Yesterday I spent the day cleaning, putting things in it's place. Maybe I over did it. There's an ache in my lower back, the pain comes in sharp in and out. Causing me to take a deep breath, and trying to stay calm. When it stops, I have relief. I lay back down. Seven minutes later the pain is back just has bad. I make my way out of bed, walking to Eric's door.
BANG BANG BANG
"Eric!" I yell.
BANG BANG BANG
"Eric, help, I think I'm having contractions." I continue to Bang on the door. But still no answer. I grab the door knob to the door and turn the knob. Please, please don't be mad at me for waking you up. When I open the door, I see he isn't alone in the room. Another form is under the covers with him, and I don't care.
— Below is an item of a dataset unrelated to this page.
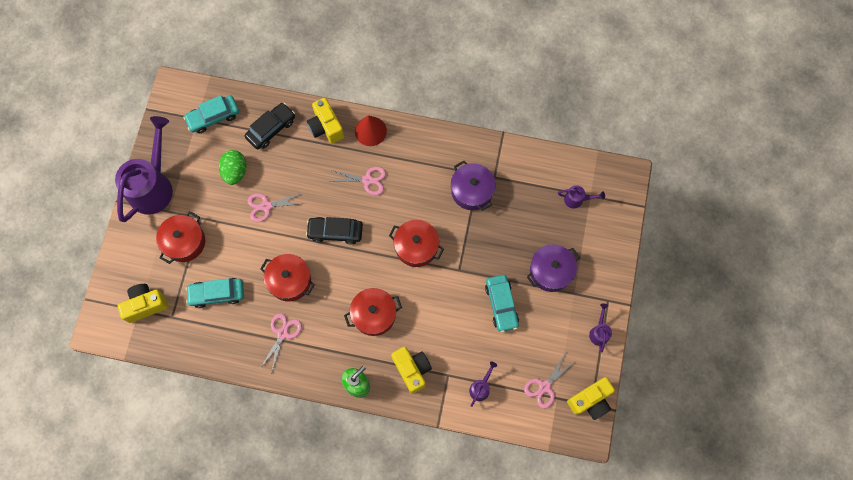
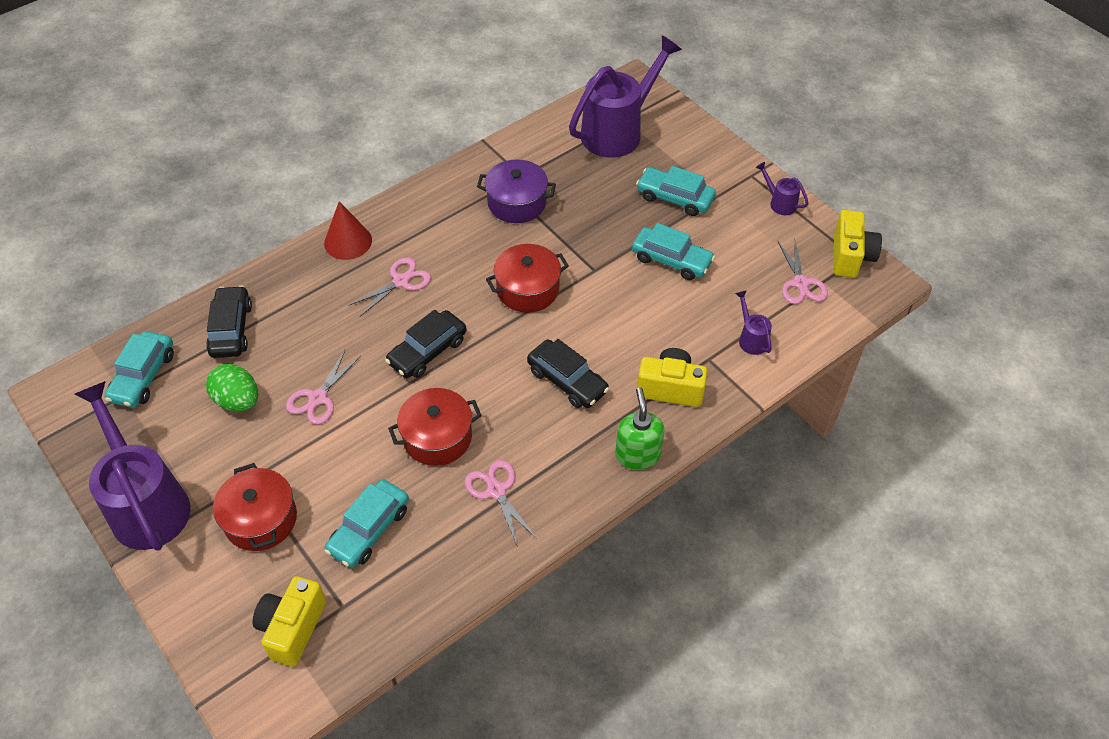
camera: 50 degrees left, 20 degrees down
(326, 127) = (294, 277): yellow camera -> none
(374, 314) = (567, 381): red pot -> black car
(550, 271) = (675, 198): purple pot -> turquoise car
(577, 199) = (618, 131): purple watering can -> purple watering can, size x2.36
"ERIC! ERIC! WAKE UP!" I say almost yelling, starting to feel another contraction coming on. "AHHHHH! AHHHH!" I scream louder. The pain is getting more intense. Feeling like my body may actually slice itself in half. I try to breath through the pain. I see Eric finally stir in bed, noticing that I am in the room with them.
"Tris?" He says, realizing that he still has someone in his bed. "Tris, you can't expect not to deliver and me not-" I cut him off.
"I don't care about her. I'm in labor, you fucking idiot!" I yell, another contraction. Crap this HURTS!
Eric stands up, pulling on his pants and shirt. He doesn't look like a soon to be father would. He isn't nervous, or excited. Maybe it was the conversations that we have had the past few weeks. He agreed that when the time came, he would take me to the clinic. He was after all, the one with the keys since the doors were locked from the inside. I have been prisoner in this "apartment" for months now.
"Alright, has your water broke?" He asks, placing a hand on my lower back trying to guide me out of the room. I notice that the pressure in my back subsides lightly to the pressure he gives to my back.
"No, not yet. I woke up having the contractions." I say panting between words.
"Just woke up? How do you know this is real labor? You better not have dragged my ass out of bed for false labor!" He says pointing a finger in my face. Is he seriously starting this shit right now.
"Eric! Please just-" I try to say, but couldn't finish the thought when another contraction came in. I grabbed the back of a chair trying to keep myself from crumbling to the floor. "AHHHHH! AHHHHHH!" I scream.
"Tris, remember what the Doctor said you have to breath. Come on!" Eric says trying to get me moving. As he takes hold of my shoulders to guide me out of the room, I feel a popping feeling, follow my a pressure release with in me. I look down and take notice, my water just broke on Eric's shoes. Laughter threatens to leak out of my mouth, but I hold it back. Hearing a growl come from Eric. Needing to get to the clinic, and wanting not to start anything that I know I can't handle right now. I immediately apologize and hope that is enough for now.
"You lucky you're in labor STIFF!" He says with anger in his eyes. The way he says the name Stiff makes me want to crawl into a hole. Please let me get my daughter and I through this in one piece.